The decision comes two months after the Badger Trust won an appeal court ruling to stop a planned badger cull in Pembrokeshire.
BBC News
http://www.bbc.co.uk/news/uk-wales-11362740
Eat meat and save the planet, says eco-warrior and former vegetarian
Simon Fairlie, a farmer and writer, is now shattering the consensus that we should avoid eating any meat or raising any animals in order to save the planet.
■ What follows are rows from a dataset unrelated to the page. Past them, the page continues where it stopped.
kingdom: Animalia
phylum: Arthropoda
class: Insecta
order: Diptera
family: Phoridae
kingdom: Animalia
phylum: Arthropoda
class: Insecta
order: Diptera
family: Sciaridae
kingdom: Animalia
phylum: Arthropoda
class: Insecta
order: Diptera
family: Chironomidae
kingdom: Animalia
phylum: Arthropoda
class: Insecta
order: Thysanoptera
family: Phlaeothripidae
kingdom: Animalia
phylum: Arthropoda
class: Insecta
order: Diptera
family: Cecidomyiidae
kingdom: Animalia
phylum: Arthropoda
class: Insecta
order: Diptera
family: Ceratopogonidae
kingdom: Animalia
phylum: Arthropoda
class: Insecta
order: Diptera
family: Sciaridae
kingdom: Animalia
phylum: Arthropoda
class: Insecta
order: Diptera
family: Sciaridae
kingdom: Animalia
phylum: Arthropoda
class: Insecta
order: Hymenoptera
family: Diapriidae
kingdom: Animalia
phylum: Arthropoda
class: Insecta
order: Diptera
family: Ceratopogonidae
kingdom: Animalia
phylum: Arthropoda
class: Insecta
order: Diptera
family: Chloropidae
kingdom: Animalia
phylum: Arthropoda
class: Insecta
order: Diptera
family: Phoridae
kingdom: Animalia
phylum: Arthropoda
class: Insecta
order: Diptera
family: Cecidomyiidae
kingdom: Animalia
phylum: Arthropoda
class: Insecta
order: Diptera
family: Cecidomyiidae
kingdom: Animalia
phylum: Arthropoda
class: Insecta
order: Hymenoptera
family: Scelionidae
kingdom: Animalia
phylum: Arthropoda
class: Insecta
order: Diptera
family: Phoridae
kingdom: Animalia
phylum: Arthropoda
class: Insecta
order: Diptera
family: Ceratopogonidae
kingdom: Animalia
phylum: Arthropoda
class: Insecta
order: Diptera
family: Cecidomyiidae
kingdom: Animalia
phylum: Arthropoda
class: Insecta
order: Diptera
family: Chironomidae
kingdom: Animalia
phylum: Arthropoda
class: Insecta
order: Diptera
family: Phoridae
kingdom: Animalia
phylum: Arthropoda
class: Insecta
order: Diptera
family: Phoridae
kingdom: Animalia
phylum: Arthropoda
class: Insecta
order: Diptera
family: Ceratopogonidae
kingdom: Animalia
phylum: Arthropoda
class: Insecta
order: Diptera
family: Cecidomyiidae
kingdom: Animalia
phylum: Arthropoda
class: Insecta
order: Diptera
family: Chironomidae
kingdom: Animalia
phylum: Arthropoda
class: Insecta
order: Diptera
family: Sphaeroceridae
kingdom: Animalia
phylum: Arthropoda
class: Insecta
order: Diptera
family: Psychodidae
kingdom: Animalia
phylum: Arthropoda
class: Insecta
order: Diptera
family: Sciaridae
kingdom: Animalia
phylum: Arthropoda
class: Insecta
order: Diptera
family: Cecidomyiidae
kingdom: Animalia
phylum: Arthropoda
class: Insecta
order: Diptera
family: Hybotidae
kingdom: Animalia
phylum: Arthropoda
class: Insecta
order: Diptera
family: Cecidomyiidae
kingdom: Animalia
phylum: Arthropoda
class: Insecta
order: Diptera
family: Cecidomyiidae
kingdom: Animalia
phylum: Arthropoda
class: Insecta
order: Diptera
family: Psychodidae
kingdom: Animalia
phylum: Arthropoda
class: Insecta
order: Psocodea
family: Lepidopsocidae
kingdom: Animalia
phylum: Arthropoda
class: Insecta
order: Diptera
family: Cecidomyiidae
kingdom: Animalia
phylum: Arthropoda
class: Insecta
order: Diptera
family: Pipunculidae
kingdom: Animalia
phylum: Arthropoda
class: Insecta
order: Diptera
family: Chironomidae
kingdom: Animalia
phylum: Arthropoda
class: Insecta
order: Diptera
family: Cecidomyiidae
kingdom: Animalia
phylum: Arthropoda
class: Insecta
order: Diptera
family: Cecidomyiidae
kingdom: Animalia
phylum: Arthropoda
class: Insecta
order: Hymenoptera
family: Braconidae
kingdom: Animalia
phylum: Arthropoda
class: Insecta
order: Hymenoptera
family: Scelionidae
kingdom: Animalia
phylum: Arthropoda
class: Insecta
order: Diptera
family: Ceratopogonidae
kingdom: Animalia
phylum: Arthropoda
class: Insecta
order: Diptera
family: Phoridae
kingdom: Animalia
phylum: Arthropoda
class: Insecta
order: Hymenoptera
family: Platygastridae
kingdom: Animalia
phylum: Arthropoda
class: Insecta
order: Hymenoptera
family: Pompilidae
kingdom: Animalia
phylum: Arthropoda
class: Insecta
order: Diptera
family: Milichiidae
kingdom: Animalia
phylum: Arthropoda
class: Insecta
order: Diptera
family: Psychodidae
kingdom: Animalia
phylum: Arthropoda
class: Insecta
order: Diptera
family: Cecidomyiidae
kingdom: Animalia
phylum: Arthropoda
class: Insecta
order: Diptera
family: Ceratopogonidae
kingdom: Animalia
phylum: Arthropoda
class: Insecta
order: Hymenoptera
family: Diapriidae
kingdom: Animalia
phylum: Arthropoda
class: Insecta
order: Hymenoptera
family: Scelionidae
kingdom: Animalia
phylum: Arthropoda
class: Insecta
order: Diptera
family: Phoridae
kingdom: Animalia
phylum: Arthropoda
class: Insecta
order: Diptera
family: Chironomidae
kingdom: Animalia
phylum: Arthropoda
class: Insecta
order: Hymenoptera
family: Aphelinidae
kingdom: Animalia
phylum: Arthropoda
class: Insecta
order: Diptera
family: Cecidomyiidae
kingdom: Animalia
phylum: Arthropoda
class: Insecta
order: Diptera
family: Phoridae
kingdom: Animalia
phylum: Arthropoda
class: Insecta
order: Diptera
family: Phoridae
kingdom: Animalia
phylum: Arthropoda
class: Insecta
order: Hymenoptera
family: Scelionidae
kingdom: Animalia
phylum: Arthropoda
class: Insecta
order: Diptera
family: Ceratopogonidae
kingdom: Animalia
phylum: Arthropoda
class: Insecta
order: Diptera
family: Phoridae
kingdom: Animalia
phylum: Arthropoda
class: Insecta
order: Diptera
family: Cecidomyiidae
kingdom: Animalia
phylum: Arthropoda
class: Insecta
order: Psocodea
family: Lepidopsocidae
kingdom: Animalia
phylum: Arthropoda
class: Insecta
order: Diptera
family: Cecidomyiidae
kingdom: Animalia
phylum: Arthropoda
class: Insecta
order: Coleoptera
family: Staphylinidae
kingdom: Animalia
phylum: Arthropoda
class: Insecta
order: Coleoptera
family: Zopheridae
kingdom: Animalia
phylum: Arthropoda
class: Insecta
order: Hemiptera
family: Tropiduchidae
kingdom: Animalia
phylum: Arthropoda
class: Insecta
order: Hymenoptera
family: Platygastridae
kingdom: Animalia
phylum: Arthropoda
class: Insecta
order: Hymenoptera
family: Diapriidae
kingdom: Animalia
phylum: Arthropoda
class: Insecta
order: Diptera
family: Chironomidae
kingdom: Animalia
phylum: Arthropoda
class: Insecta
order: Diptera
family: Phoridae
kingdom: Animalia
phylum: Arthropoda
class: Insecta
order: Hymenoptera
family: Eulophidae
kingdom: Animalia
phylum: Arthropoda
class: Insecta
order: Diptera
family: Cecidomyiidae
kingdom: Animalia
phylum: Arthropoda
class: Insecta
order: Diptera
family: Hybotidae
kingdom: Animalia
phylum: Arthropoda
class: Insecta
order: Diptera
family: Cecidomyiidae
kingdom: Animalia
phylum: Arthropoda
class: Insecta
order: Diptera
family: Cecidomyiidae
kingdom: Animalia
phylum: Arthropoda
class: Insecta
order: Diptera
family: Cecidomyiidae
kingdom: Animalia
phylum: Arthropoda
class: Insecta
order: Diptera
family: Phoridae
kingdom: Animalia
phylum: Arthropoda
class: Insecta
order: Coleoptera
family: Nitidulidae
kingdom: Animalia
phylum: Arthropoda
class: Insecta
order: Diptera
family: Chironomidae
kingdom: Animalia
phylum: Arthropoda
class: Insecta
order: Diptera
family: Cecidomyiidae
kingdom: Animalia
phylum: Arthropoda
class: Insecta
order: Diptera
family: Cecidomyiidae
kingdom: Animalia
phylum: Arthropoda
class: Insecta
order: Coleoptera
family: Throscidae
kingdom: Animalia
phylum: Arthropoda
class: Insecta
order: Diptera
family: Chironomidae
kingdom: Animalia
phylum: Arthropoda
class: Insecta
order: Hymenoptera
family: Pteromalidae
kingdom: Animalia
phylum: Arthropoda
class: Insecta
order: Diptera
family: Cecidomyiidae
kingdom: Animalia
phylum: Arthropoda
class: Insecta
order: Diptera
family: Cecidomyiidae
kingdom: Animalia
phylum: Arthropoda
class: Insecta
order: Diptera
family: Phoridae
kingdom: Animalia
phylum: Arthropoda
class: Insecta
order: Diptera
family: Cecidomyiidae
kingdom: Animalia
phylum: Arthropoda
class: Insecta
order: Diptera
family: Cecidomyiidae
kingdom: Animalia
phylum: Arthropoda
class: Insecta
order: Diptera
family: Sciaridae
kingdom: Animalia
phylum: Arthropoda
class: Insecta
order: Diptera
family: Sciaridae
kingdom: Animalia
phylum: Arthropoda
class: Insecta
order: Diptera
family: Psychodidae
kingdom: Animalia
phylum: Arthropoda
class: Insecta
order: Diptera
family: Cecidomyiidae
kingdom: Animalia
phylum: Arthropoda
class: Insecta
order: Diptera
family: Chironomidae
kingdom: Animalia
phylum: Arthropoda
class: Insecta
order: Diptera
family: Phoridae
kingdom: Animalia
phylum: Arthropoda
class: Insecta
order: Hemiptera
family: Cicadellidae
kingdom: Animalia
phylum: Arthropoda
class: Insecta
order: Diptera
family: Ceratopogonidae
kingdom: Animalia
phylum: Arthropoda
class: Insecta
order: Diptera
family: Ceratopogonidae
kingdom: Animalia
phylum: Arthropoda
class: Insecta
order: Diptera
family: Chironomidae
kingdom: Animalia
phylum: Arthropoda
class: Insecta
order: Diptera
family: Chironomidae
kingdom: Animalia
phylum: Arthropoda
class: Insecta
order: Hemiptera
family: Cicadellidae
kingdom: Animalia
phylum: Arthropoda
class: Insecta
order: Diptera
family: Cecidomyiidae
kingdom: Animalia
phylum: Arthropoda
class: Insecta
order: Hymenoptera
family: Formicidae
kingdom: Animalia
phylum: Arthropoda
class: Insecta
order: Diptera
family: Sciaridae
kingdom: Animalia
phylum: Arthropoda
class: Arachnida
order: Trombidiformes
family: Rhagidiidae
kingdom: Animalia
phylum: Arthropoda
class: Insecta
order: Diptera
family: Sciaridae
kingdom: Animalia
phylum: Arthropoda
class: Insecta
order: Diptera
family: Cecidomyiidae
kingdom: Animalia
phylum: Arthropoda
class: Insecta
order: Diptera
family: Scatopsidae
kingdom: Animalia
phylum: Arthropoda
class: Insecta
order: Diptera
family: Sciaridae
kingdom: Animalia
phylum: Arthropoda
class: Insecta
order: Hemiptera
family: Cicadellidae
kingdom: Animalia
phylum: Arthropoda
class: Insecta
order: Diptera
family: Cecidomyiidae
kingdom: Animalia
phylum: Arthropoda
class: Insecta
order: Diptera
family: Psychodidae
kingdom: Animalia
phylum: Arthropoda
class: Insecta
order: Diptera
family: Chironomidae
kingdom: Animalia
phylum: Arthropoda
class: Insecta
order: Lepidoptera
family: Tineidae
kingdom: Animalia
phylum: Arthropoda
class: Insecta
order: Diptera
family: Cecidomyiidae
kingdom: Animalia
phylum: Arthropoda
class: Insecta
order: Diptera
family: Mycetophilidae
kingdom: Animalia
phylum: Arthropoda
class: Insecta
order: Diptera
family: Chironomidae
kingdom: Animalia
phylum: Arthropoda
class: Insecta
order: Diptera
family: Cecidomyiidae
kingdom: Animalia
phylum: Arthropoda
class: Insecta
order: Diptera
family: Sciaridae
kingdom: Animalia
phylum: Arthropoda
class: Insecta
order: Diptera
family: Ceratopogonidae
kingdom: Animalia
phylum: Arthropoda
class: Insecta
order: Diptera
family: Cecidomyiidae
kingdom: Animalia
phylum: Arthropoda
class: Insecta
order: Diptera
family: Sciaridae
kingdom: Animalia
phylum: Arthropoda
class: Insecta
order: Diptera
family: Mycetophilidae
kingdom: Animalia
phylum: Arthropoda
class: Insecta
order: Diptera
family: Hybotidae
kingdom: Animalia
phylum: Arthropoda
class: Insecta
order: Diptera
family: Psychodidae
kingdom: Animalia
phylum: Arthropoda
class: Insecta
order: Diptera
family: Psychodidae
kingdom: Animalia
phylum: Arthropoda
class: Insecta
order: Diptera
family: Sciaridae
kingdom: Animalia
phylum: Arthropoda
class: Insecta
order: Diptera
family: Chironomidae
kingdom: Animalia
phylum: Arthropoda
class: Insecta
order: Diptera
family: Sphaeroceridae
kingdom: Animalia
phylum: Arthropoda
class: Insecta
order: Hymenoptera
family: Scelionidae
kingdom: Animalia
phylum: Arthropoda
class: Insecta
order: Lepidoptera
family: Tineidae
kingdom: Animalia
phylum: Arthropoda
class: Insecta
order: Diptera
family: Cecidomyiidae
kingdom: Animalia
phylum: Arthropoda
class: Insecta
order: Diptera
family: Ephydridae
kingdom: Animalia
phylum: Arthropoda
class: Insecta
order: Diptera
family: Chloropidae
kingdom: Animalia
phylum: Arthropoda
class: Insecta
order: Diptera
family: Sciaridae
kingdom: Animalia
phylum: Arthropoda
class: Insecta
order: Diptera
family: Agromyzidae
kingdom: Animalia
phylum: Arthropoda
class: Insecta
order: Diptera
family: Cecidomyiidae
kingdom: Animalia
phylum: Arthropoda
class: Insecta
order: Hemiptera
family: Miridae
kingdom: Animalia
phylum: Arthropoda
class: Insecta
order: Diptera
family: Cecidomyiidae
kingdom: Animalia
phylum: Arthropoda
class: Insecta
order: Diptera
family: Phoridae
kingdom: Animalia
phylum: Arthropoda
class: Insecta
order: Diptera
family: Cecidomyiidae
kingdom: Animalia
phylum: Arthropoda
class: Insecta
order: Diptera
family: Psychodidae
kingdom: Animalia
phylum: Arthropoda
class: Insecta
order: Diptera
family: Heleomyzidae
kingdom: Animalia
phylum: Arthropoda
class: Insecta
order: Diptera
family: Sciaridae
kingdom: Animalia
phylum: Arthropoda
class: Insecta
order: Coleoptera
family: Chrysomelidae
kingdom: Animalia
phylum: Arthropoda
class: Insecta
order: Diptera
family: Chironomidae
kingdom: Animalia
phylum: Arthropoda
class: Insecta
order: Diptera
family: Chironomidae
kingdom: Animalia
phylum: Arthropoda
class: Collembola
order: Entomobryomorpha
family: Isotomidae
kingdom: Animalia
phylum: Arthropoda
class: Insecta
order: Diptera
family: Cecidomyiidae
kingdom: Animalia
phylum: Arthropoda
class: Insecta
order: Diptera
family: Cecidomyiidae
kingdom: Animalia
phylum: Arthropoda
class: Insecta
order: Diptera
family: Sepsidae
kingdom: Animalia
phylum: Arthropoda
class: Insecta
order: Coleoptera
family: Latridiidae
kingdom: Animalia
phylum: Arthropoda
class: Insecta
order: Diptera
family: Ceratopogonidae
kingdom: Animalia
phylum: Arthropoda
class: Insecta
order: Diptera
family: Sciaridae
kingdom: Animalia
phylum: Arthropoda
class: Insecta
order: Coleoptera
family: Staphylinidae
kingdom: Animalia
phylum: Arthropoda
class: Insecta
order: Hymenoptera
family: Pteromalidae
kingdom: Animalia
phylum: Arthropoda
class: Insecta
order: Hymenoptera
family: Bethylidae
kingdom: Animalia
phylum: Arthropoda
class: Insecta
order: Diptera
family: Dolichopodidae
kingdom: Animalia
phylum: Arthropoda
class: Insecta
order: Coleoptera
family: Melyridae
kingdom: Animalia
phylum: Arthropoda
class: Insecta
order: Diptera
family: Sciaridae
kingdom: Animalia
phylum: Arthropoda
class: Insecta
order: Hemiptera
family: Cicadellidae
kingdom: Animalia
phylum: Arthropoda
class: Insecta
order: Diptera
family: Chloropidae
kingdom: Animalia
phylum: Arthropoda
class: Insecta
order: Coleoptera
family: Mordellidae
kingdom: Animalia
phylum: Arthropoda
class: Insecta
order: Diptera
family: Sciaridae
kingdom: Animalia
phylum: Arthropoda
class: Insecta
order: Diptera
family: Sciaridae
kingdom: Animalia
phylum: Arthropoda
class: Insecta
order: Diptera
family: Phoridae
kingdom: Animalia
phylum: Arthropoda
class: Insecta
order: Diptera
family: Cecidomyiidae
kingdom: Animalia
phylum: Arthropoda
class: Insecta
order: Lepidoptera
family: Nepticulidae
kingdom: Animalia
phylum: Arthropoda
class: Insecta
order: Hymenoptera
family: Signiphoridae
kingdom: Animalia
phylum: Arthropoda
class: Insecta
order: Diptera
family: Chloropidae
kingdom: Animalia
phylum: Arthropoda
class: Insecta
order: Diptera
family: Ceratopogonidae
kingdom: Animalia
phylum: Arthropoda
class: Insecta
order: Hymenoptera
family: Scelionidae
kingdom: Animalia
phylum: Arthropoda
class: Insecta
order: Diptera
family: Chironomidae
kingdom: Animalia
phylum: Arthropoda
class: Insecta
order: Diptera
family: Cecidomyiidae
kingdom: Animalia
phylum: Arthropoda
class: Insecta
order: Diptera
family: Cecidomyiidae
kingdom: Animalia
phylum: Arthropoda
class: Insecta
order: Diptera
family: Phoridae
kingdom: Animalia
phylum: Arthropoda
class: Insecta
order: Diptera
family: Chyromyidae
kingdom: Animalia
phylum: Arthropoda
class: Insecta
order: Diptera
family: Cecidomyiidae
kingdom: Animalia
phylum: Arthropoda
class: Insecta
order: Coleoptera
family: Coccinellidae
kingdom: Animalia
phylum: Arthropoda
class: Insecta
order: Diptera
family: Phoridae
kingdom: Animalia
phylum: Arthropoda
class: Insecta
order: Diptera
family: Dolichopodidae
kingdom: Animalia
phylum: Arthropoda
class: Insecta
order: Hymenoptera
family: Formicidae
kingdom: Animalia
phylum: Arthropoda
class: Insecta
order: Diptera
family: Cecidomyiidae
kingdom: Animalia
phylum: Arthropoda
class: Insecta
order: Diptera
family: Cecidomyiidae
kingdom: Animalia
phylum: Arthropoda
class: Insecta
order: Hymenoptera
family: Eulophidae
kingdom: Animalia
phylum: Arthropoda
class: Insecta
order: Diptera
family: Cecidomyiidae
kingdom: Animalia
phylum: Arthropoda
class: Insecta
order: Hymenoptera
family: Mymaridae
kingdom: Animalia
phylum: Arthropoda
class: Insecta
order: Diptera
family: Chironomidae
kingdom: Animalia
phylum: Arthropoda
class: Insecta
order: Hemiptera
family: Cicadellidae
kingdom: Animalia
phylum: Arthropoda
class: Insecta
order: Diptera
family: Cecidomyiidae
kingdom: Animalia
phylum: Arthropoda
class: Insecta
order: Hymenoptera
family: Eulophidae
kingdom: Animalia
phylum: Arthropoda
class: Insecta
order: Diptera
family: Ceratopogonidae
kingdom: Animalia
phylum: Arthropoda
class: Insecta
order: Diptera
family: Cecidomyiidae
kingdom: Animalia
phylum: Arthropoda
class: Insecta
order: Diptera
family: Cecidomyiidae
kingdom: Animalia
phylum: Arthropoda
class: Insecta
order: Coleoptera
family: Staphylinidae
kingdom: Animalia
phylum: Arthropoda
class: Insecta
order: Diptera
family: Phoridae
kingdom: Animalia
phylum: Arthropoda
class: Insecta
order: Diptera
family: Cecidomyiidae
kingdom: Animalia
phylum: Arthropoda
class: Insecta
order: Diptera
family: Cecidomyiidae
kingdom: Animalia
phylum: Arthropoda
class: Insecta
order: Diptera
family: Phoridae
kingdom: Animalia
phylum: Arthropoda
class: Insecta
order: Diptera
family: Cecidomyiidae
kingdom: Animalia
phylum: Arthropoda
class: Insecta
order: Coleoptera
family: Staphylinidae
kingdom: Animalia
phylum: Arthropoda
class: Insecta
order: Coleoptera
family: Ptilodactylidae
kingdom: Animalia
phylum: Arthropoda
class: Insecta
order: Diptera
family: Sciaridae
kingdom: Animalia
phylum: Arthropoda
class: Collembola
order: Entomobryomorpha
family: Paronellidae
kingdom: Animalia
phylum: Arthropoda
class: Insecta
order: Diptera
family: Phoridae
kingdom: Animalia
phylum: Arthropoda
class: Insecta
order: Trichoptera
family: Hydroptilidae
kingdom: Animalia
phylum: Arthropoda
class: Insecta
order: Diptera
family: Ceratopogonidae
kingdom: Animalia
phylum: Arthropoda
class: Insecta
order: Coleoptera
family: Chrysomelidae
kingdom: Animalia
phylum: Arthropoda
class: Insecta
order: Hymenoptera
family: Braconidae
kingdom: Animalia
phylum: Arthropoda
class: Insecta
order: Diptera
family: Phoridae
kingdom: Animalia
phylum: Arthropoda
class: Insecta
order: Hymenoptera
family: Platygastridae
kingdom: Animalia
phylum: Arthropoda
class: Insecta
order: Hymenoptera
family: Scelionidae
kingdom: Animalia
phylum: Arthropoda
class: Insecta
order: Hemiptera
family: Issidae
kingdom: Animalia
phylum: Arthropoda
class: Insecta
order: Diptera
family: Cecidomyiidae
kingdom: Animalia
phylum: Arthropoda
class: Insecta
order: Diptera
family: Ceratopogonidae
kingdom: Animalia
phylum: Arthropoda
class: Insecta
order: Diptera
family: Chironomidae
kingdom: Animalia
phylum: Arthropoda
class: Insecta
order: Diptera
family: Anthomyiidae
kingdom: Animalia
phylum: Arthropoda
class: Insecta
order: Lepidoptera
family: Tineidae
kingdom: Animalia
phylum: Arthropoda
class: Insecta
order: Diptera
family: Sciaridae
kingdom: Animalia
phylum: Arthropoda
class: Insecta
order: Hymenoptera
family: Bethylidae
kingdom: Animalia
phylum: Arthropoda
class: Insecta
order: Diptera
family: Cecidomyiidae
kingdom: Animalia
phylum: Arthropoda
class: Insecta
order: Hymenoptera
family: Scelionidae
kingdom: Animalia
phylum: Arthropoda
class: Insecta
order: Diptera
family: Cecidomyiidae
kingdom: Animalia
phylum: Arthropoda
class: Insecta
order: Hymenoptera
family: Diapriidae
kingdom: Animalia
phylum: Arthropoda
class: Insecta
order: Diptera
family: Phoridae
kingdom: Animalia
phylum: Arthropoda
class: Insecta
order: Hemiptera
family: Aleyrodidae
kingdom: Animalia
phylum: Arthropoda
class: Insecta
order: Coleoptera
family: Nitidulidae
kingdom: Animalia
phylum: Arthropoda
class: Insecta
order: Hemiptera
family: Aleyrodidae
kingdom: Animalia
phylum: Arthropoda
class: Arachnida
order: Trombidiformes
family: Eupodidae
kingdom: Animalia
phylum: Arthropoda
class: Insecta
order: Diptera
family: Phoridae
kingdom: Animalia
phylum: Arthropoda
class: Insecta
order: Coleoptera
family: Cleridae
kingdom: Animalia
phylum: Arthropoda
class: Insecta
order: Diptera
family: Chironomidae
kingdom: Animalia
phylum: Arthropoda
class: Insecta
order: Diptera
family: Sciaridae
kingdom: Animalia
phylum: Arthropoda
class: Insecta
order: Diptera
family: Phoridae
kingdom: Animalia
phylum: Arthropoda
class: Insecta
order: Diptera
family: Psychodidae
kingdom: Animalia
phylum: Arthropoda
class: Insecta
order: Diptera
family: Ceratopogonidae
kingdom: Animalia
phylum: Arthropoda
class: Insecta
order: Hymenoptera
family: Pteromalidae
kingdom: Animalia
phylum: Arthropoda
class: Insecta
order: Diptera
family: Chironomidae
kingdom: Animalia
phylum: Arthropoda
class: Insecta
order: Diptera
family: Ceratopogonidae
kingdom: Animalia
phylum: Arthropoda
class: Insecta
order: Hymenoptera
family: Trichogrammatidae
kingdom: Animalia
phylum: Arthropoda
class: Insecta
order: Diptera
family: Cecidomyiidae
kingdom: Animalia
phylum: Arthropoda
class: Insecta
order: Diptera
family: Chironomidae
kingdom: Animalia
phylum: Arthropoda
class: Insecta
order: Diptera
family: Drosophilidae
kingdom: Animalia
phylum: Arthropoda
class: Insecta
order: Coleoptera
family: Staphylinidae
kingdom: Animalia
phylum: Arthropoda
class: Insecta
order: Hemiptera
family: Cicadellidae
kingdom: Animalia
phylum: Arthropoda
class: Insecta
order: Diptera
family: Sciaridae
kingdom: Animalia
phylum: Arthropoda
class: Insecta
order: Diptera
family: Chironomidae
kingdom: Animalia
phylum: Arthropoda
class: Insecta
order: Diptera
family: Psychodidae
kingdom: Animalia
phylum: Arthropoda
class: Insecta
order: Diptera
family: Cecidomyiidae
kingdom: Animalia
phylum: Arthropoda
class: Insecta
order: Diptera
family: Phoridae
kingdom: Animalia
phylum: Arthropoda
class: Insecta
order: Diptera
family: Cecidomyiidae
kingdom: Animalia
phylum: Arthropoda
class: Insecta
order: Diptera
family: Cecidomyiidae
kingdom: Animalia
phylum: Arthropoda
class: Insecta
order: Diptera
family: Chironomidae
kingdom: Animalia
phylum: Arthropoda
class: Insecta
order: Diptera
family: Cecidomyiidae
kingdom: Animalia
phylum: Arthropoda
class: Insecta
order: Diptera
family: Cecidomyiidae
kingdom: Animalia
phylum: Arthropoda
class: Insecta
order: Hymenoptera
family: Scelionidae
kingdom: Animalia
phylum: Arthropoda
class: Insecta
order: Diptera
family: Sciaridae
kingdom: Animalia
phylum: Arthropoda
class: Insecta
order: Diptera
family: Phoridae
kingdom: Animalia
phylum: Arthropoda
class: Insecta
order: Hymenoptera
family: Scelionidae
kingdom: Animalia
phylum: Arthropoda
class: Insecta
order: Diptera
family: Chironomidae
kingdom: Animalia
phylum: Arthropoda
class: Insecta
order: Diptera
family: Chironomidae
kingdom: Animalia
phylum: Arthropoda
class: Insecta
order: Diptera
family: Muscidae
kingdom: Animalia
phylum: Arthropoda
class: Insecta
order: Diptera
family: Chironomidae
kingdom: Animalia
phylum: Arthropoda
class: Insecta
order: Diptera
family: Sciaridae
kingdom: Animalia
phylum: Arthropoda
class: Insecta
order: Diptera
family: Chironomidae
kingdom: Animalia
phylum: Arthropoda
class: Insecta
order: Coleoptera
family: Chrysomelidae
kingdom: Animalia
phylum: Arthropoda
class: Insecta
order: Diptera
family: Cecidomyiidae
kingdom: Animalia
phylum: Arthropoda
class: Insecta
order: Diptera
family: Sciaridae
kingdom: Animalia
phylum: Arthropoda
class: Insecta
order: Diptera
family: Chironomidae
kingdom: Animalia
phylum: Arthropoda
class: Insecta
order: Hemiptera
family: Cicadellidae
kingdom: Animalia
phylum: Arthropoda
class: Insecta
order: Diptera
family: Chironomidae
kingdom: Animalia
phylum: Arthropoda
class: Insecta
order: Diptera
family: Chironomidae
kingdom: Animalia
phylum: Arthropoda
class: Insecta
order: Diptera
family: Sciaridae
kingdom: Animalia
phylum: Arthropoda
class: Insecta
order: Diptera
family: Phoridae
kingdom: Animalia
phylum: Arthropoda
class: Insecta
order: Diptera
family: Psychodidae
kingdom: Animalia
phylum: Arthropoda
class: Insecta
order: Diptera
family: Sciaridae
In a new book that questions the impact of meat-eating on greenhouse gases, he says the vegan diet espoused by many environmentalists is “neither sensible nor attainable for society as a whole”.
The Telegraph
Firefighters battle barn blaze at Barrow farm
FIRE crews from Chester and Ellesmere Port have been battling for most of today (Sunday, September 19) to safely extinguish a barn fire at a farm near Barrow.
The incident was reported to Cheshire Fire and Rescue Service just after 4am, with four appliances from both fire stations being sent to the blaze on Long Green, just off the B5132, due to low water pressure in the area.
Chester Chronicle
World’s largest wind farm to open off Kent coast
The world’s largest offshore wind farm is set to open off the Kent coast just weeks after fresh data revealed wind energy production had eached new heights
Energy secretary Chris Huhne will unveil the 100 turbines, which sit 12km off Foreness Point near Ramsgate, on Thursday alongside Øystein Løseth, president of Vattenfall, the Swedish power company behind the development.
Kent News
Farm thefts in the Cotswolds are having devastating affects
FARMERS say the theft of quad bikes and farm equipment is having a devastating effect on their livelihoods.
Preventing and detecting the crime is a police priority in the north Cotswolds after fears were raised at a community meeting.
Gloucestershire Echo
Industrialised farming will not make us more self-sufficient
Organic farmers and food companies, long used to being attacked by Jay Rayner (“Big agriculture is the only option to stop food riots in Britain”, Comment) can take some comfort that we have become, in his eyes, part of a “holy trinity”, along with local and seasonal food, that has nothing to do with the “real issues” of food security.
What bunk! Of course we should stop throwing away cosmetically imperfect fruit and we must be more self-sufficient, but true self-sufficiency means being self-sufficient in the nutrients and land needed to produce our food, not just importing a bit less of the final product.
The Guardian
http://www.guardian.co.uk/commentisfree/2010/sep/19/big-issue-agriculture-industrialised-farming
Farmers back fresh talks on badger culls
CATTLE farmers have welcomed a new badger culling debate following the announcement of a Government consultation to tackle bovine TB.
Worcestershire stock holders have broadly welcomed a proposal to re-introduce culls in selected “hotspot” areas.